At the core, vision tasks are more complex than text-based natural language processing (NLP). They demand comprehensive perceptual ability. Essentially, to achieve universal representation of diverse vision tasks, a model must be capable of understanding spatial data across different scales, from broad image-level concepts like object location, to fine-grained pixel details, as well as semantic details such as high-level captions to detailed descriptions.
When Microsoft tried solving this, it found two key roadblocks: Scarcity of comprehensively annotated visual datasets and the absence of a unified pretraining framework with a singular network architecture that integrated the ability to understand spatial hierarchy and semantic granularity.
To address this, the company first used specialized models to generate a visual dataset called FLD-5B. It included a total of 5.4 billion annotations for 126 million images, covering details from high-level descriptions to specific regions and objects. Then, using this data, it trained Florence-2, which uses a sequence-to-sequence architecture (a type of neural network designed for tasks involving sequential data) integrating an image encoder and a multi-modality encoder-decoder. This enables the model to handle various vision tasks, without requiring task-specific architectural modifications.

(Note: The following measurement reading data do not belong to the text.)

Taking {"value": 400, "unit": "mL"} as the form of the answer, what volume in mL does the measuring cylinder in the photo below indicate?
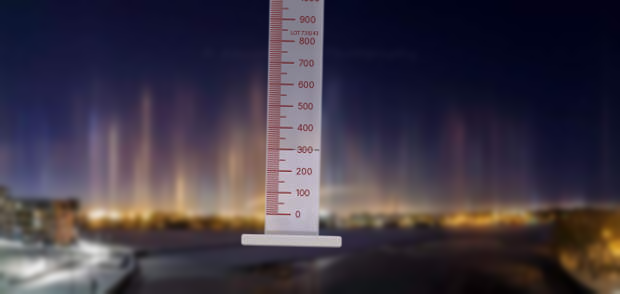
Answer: {"value": 300, "unit": "mL"}
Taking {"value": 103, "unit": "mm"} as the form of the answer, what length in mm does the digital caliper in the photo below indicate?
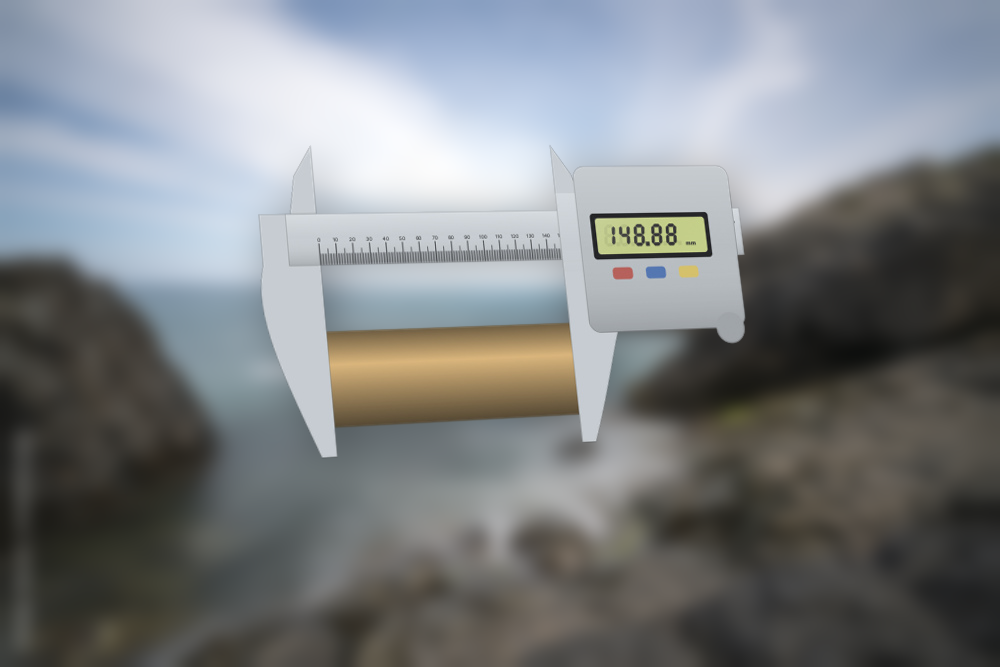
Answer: {"value": 148.88, "unit": "mm"}
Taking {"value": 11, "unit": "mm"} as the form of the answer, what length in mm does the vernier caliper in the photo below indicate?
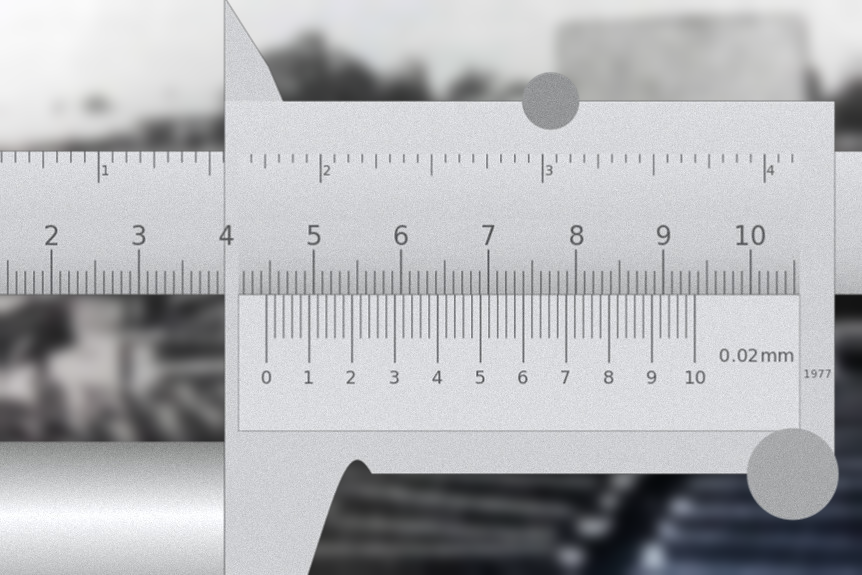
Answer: {"value": 44.6, "unit": "mm"}
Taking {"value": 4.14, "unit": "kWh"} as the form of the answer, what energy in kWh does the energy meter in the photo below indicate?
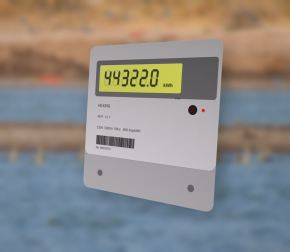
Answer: {"value": 44322.0, "unit": "kWh"}
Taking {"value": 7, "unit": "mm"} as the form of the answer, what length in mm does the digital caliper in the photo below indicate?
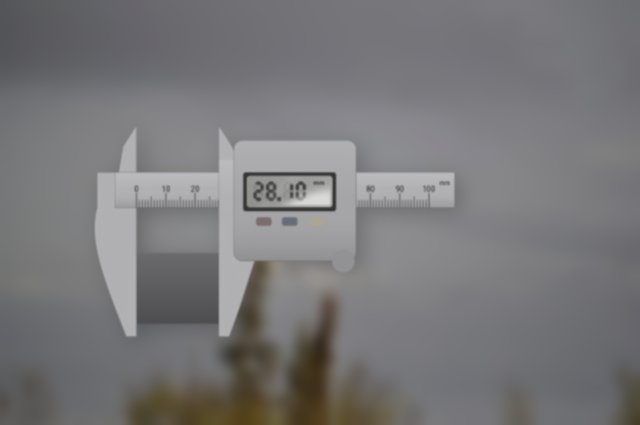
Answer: {"value": 28.10, "unit": "mm"}
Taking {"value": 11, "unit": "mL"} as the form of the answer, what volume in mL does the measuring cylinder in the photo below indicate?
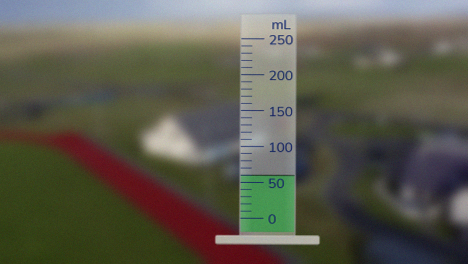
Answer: {"value": 60, "unit": "mL"}
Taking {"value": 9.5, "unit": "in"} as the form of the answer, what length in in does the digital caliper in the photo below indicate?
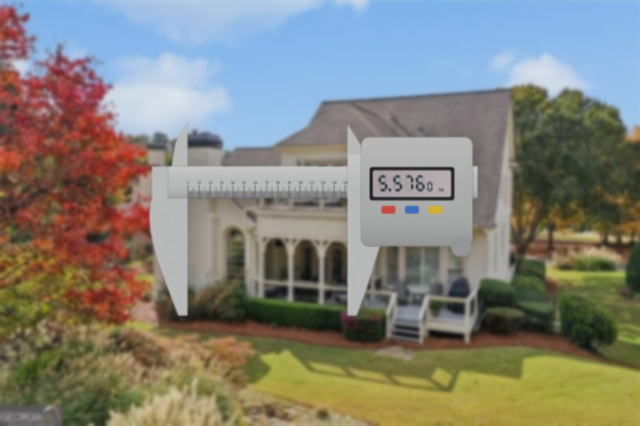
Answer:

“All annotations in the dataset, FLD-5B, are uniformly standardized into textual outputs, facilitating a unified multi-task learning approach with consistent optimization with the same loss function as the objective,” the researchers wrote in the paper detailing the model. “The outcome is a versatile vision foundation model capable of performing a variety of tasks… all within a single model governed by a uniform set of parameters. Task activation is achieved through textual prompts, reflecting the approach used by large language models.”